CSEP551 -- Programming Assignment #2
Out: Thursday February 21st, 2008
Due: Thursday March 6th, 2008, before class
In this assignment, you will build a simple Web service that
provides a RESTful API to storing and retrieving blocks of data.
Your goal is to learn about some modern technological building
blocks, including:
- building simple HTTP services
- XML parsers, and the use of XML over HTTP as an RPC equivalent
Overview
In the language of your choice, you should implement a Web service
that listens on a port of your choosing, and exports a REST-like API
that lets programs (or people) use HTTP GET, POST, and DELETE
operations to read, write, and delete blocks of data stored by
your service.
First, some terminology:
- we define a "blockdata" object to be 4096 bytes of binary
data. No other block size (smaller or larger) is permissible.
- we define a "blockid" object to be the SHA1 hash of
the block data. A SHA1 hash, and therefore a blockid object,
contains 20 bytes of binary data. Most languages contain
support libraries for doing SHA1 hashes. For example,
here is a page describing Python's
support for SHA1 hashes (and other hash routines).
- we define a "block" object to be the union of a
blockid and a blockdata object. The blockid object
within a block must have a value which is the SHA1 hash
of the blockdata object within the block.
- we will use "url safe base64 encoding" to represent binary
data as safe, ASCII strings. For example, here is
a url-safe, base64 encoded 20-byte block ID:
fx8mgRaLcV8U9vxUuAibm9QOxg0=
Most languages contain support libraries for doing
URL-safe base64 encoding and decoding. For example,
here is a page describing Python's
support for base64 encoding.
Be careful -- "url safe base64 encoding" is subtly
different than standard base64 encoding, so be sure you're using the
right one. In particular, I'd like everybody to use an implementation
url safe base64 encoding that makes the following substitutions, and
no other:
-
-
instead of +
-
_
instead of /
As a cautionary example, somebody pointed me towards a Java
implementation that also substitutes .

# [Instruction 1]
Find every line in the listing below that contains the string "tımı", with case counting, and copy each of those lines.

Text extractions by page

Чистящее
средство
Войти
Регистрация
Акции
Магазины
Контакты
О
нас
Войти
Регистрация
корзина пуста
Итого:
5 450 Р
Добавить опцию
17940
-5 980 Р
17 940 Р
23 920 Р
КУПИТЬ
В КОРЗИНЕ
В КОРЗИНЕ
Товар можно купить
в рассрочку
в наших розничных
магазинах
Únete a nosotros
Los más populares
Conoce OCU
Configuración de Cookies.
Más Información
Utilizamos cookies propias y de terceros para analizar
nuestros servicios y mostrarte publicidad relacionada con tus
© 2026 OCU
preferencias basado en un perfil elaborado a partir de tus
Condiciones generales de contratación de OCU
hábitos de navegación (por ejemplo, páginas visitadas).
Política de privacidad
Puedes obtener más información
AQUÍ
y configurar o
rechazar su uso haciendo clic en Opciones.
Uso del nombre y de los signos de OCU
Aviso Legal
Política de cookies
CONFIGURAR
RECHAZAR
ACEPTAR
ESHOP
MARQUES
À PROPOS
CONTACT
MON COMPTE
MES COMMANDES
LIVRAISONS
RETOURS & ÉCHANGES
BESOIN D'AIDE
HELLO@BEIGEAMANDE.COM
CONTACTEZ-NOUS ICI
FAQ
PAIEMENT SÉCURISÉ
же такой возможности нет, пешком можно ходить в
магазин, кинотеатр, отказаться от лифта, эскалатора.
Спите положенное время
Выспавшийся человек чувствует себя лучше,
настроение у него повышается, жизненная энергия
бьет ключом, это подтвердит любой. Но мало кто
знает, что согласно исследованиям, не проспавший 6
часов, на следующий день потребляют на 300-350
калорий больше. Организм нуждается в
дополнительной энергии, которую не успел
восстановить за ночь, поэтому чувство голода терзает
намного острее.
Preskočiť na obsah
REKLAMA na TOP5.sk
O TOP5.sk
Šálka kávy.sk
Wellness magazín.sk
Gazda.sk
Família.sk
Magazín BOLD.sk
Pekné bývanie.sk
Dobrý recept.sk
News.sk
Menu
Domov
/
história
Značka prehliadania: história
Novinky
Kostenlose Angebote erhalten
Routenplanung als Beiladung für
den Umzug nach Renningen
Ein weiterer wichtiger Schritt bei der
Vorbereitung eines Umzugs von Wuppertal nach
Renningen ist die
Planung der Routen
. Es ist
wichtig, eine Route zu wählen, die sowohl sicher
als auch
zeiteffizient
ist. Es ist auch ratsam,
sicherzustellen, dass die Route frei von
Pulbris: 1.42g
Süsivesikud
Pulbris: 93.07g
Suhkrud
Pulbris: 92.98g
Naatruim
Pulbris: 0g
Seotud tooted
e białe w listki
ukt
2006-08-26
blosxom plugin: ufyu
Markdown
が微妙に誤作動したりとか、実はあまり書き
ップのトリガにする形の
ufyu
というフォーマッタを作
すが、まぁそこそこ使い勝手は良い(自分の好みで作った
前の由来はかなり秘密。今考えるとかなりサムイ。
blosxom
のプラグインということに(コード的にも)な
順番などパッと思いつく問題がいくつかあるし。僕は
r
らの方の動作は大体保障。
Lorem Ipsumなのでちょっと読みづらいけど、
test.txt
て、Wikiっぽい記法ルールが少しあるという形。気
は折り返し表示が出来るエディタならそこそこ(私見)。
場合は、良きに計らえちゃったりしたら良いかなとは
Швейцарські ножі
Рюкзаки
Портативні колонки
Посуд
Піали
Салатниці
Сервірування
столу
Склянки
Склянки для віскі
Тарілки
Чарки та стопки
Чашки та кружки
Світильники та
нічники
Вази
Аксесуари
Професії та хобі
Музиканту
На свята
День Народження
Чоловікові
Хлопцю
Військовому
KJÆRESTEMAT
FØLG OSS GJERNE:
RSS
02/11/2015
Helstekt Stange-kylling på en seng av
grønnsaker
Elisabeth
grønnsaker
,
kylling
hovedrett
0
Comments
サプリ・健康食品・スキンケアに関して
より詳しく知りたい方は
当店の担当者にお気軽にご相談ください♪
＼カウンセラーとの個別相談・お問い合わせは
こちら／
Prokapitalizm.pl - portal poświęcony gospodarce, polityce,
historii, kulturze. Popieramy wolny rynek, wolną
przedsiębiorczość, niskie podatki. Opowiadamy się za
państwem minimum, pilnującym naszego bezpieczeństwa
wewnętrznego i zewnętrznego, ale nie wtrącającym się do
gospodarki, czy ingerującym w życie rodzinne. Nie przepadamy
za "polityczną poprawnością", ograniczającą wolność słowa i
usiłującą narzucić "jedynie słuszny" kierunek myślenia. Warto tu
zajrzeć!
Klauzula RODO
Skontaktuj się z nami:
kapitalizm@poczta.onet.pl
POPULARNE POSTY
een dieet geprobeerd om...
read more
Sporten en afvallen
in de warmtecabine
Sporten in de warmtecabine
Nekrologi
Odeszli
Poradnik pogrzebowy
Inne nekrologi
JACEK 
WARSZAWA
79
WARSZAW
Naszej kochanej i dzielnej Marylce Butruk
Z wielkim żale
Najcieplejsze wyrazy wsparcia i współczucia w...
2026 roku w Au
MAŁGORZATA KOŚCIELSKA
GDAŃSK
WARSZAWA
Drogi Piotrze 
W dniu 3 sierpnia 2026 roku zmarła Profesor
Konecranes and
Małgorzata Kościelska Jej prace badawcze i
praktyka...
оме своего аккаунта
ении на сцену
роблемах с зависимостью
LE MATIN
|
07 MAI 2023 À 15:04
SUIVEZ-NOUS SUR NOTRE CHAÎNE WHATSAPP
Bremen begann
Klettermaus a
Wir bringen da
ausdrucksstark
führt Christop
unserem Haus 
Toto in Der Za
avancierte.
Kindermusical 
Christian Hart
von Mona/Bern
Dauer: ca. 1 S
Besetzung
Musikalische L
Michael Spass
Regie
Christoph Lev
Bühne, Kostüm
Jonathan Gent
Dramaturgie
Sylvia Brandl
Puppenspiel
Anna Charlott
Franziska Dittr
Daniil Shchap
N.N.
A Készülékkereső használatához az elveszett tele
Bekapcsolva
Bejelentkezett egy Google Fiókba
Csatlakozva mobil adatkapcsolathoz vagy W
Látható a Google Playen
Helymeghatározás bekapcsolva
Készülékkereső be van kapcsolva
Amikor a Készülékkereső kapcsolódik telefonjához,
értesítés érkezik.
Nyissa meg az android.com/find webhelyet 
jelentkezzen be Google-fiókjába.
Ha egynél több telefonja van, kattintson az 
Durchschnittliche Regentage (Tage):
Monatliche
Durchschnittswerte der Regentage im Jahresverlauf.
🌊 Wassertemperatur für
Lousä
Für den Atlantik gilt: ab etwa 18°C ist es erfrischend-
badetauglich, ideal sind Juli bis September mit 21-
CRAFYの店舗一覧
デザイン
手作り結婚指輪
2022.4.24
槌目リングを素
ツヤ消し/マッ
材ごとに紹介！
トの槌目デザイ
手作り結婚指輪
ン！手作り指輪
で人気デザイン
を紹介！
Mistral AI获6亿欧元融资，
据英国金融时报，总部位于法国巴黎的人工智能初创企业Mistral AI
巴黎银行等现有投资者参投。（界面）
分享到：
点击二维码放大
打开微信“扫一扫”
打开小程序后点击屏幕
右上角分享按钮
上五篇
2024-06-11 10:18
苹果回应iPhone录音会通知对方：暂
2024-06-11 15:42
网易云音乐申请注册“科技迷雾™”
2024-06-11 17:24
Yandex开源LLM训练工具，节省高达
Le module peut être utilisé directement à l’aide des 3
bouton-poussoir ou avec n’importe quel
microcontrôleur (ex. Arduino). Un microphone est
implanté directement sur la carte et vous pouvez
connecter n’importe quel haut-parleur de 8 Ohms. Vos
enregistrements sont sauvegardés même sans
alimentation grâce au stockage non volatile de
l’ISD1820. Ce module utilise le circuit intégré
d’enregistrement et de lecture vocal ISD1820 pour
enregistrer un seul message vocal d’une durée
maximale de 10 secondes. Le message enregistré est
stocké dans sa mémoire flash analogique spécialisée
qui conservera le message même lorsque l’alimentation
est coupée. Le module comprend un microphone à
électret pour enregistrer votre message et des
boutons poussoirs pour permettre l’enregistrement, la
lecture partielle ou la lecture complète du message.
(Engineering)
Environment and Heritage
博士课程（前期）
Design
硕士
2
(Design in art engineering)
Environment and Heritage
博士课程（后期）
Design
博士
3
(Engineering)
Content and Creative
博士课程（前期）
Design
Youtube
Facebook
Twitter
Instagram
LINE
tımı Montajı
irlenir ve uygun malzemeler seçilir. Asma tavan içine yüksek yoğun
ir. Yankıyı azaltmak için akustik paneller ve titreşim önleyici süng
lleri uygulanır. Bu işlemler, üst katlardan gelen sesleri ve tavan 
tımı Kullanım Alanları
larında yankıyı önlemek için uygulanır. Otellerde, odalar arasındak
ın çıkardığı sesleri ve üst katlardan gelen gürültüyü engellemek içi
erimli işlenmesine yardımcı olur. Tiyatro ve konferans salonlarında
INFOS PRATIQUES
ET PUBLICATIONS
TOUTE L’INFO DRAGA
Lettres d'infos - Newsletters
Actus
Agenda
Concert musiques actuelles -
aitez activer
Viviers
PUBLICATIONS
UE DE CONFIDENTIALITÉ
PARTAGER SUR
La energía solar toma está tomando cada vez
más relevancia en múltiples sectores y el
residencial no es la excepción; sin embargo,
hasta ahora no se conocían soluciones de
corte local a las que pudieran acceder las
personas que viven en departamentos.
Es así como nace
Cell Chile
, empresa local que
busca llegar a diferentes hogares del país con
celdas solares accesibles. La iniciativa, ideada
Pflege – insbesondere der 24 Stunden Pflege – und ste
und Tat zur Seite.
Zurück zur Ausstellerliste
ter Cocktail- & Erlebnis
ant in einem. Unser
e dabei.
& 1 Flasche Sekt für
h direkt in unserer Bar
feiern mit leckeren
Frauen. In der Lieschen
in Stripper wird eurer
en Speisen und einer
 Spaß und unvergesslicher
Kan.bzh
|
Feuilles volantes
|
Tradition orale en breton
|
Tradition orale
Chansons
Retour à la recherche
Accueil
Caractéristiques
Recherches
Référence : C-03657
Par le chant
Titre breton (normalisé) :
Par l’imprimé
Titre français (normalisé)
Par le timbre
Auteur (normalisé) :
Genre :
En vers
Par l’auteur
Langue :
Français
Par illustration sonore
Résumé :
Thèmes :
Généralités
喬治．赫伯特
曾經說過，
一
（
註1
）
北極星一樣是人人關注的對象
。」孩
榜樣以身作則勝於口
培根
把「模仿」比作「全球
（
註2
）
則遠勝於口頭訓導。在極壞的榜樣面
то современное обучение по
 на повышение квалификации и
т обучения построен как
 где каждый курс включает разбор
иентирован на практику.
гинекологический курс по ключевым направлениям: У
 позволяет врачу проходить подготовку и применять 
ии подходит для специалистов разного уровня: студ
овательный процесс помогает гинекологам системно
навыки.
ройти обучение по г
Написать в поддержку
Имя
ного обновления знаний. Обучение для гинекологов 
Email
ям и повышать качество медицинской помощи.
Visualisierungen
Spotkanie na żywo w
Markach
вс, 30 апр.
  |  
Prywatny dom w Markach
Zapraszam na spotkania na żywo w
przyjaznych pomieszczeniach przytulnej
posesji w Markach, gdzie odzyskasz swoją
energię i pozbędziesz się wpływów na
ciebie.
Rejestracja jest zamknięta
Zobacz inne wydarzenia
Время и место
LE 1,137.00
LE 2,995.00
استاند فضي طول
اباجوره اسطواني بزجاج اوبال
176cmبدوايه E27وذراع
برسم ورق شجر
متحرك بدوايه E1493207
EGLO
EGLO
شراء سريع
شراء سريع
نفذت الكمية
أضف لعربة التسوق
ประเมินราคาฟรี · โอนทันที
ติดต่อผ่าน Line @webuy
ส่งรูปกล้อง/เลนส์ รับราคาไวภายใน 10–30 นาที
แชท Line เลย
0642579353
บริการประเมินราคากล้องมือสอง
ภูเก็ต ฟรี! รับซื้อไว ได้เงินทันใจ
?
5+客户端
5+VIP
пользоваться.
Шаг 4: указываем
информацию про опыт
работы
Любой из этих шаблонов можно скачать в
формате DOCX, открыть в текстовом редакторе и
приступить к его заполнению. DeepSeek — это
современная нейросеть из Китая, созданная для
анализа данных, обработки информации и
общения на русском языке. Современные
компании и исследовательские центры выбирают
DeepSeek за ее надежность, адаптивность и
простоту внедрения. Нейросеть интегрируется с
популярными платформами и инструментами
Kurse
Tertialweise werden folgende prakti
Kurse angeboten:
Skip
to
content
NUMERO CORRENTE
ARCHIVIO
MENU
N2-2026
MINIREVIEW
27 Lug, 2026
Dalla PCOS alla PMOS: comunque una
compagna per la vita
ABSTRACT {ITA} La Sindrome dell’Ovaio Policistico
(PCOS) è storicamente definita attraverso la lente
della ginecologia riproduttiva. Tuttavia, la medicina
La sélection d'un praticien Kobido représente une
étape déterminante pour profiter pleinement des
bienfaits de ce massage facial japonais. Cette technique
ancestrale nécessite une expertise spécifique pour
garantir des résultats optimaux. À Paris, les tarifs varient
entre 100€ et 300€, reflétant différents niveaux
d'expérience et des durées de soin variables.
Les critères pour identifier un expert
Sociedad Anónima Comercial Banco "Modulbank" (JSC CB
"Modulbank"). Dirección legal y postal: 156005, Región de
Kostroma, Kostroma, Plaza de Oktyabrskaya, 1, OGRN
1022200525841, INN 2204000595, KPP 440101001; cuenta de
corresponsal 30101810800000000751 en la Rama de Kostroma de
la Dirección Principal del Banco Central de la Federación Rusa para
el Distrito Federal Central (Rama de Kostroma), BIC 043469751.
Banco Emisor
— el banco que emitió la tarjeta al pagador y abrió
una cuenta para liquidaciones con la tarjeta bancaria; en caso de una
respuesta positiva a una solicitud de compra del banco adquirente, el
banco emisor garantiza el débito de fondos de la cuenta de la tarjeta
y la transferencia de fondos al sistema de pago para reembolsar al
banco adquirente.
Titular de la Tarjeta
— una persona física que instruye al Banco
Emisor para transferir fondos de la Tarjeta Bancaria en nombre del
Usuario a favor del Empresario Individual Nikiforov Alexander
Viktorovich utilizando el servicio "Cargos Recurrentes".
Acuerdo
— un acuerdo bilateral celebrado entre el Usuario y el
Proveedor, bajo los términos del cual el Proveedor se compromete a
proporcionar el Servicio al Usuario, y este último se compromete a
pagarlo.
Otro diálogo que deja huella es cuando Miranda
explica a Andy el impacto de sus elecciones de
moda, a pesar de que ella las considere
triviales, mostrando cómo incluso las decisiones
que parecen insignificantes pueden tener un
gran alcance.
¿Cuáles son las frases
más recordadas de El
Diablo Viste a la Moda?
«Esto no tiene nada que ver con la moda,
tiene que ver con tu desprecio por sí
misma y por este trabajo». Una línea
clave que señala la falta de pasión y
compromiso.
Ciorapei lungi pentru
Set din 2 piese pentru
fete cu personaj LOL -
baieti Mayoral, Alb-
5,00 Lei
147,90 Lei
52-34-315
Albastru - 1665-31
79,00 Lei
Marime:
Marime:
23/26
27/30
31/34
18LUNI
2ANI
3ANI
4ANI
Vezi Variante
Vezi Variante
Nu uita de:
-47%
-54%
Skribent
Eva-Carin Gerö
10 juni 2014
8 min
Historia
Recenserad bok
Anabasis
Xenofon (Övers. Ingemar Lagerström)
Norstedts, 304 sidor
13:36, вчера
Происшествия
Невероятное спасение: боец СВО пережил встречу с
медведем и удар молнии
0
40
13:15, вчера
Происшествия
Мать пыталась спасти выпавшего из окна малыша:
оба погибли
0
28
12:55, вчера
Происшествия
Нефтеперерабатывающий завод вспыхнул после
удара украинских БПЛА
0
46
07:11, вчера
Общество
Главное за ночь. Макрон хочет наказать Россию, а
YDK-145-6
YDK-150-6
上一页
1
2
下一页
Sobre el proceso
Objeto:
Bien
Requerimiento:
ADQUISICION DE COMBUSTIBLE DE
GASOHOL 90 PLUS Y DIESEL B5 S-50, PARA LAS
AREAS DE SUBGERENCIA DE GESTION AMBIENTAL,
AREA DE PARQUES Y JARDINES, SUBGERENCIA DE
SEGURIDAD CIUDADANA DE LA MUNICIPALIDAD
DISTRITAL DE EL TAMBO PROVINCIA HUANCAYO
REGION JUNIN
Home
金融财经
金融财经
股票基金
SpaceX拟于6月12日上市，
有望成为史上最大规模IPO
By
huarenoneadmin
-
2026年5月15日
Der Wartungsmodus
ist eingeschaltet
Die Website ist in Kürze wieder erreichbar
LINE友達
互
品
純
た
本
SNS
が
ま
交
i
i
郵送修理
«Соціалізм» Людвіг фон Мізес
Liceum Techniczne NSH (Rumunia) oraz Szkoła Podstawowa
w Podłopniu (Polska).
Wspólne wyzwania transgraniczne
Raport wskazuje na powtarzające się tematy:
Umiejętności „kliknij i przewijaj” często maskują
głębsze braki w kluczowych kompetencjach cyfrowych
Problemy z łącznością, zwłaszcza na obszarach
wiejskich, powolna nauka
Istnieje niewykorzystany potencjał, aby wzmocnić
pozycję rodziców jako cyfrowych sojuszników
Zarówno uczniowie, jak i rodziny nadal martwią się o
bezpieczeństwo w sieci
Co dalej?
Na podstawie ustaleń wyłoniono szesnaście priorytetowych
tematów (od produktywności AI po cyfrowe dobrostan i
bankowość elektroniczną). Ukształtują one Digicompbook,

# [Instruction 2]
Pick up the assignment on the block-storage Web service where the text stops, and keep writing it.

# [Exercise result 1]
tımı Montajı
tımı Kullanım Alanları

# [Exercise result 2]
for
=
(i.e., it changes the padding character). Do
not use this implementation (or, if you use it, modify it
to fix it), otherwise you'll fail all of the conformance
tests...
- we define a blocklist to be an XML document containing
a list of block objects. Informally, the schema of the
XML document should be:
<blocklist>
<block>
<blockid>(some url-safe base64 data)</blockid>
<blockdata>(some url-safe base64 data)</blockdata>
</block>
<block>
<blockid>(some url-safe base64 data)</blockid>
<blockdata>(some url-safe base64 data)</blockdata>
<block>
...etc.
</blocklist>
A blocklist document can contain zero or more block
objects.
As a concrete example, here is
a valid blocklist document that contains two block
objects. (Note: your web browser won't render it correctly;
download the linked document to your computer and look
at it with a text editor.)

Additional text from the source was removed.